Tríptico de la tierra, Merce Ibarz, p.108
Al cabo de dos semanas, cuando
las vacaciones de Navidad quedaban lejos e Irene volvía a estar en Barcelona, su
madre la llamó desde la centralita del pueblo. La abuela Lola quería verla:
cada vez estaba más perturbada, no conservaba ni una pizca de mollera. Elvira
estaba muy afectada: nunca se le habría ocurrido, decía, que aquella mujer tan
fuerte se resistiría a afrontar las cosas. Irene tenía que prometerle que no le
daría cuerda, porque todo aquello no ayudaba en absoluto. No dijo -e Irene
tampoco lo preguntó- a quién no ayudaba todo aquello, si a la abuela o a ella.
Cuando llegó a Salavai con el
coche de línea, corrió a la habitaci6n de su abuela. La anciana estaba
acurrucada en la cama; no ocupaba más espacio que una niña de diez años. Cuando
la vio, la joven se quedó sin aliento y creyó que iba a perder también el
sentido. Parecía imposible que de aquel pedacito de persona pudiera salir
ninguna voz, que pudiera comunicarse. Pero la voz de la abuela Lola no había
perdido ni un ápice de autoridad.
-Ha llegado la hora, hija. Tienes
que ayudarme, acuérdate: sin dolor. Será complicado, pero escúchame bien, que
te cuento cómo va a ir la cosa. Ha habido cambios.

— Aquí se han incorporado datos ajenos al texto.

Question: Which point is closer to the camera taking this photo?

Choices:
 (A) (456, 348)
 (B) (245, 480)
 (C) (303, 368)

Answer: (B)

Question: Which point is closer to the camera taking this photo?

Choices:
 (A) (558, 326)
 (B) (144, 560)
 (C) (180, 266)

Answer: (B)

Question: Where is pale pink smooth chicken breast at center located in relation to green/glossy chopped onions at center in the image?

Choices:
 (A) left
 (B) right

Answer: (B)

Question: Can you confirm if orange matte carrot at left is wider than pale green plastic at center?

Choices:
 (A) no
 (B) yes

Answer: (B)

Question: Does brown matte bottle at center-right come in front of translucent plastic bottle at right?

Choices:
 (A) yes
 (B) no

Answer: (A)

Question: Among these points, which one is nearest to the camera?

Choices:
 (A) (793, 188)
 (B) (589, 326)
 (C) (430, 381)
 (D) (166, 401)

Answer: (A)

Irene se agachó a su lado, su
pecho de dieciocho años pegado a la espalda de la anciana. Lola le dijo que
aquella noche había soñado cómo iba a dar a luz: sería por la oreja derecha y
enseguida tendrían que darle mucha comida, porque sería un niño que siempre
querría más. Para criarlo haría falta la leche de todas las vacas de Salavai
(ya no quedaban) y para hacerle la ropa tendrían que vaciar de algodón las
tiendas de toda la comarca (solo llegaba nailon). Pero lo más complicado de todo, dijo la vieja,
sería la educación. Si Irene lo hacía bien, cuando el niño fuera hombre podría
meterse en su boca, donde encontraría una región boscosa que sus habitantes cultivarían con
amor y armonía. Dijo «armonía» y murió.